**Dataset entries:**
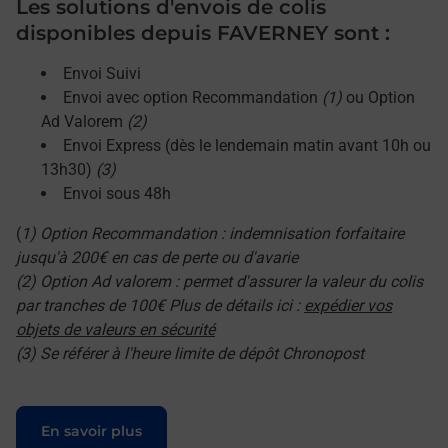
Les solutions d'envois de colis
disponibles depuis FAVERNEY sont :
Envoi Suivi
Envoi avec option Recommandation
(1)
ou Option
Ad Valorem
(2)
Envoi Express (dès le lendemain matin avant 10h ou
13h30)
(3)
Envoi sous 48h
(
1) Option Recommandation : indemnisation forfaitaire
jusqu'à 200€ en cas de perte ou d'avarie
(2) Option Ad valorem : permet d'assurer la valeur du colis
par tranches de 100€ Plus de détails ici :
expédier vos
objets de valeurs en sécurité
(3) Se référer à l'heure limite de dépôt Chronopost
Le lien s'ouvre dans un nouvel onglet
En savoir plus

**EXERCISE DIRECTIONS:** Reproduce the lines above exactly, image-free.

**EXERCISE RESULT:**
Les solutions d'envois de colis
disponibles depuis FAVERNEY sont :
Envoi Suivi
Envoi avec option Recommandation
(1)
ou Option
Ad Valorem
(2)
Envoi Express (dès le lendemain matin avant 10h ou
13h30)
(3)
Envoi sous 48h
(
1) Option Recommandation : indemnisation forfaitaire
jusqu'à 200€ en cas de perte ou d'avarie
(2) Option Ad valorem : permet d'assurer la valeur du colis
par tranches de 100€ Plus de détails ici :
expédier vos
objets de valeurs en sécurité
(3) Se référer à l'heure limite de dépôt Chronopost
Le lien s'ouvre dans un nouvel onglet
En savoir plus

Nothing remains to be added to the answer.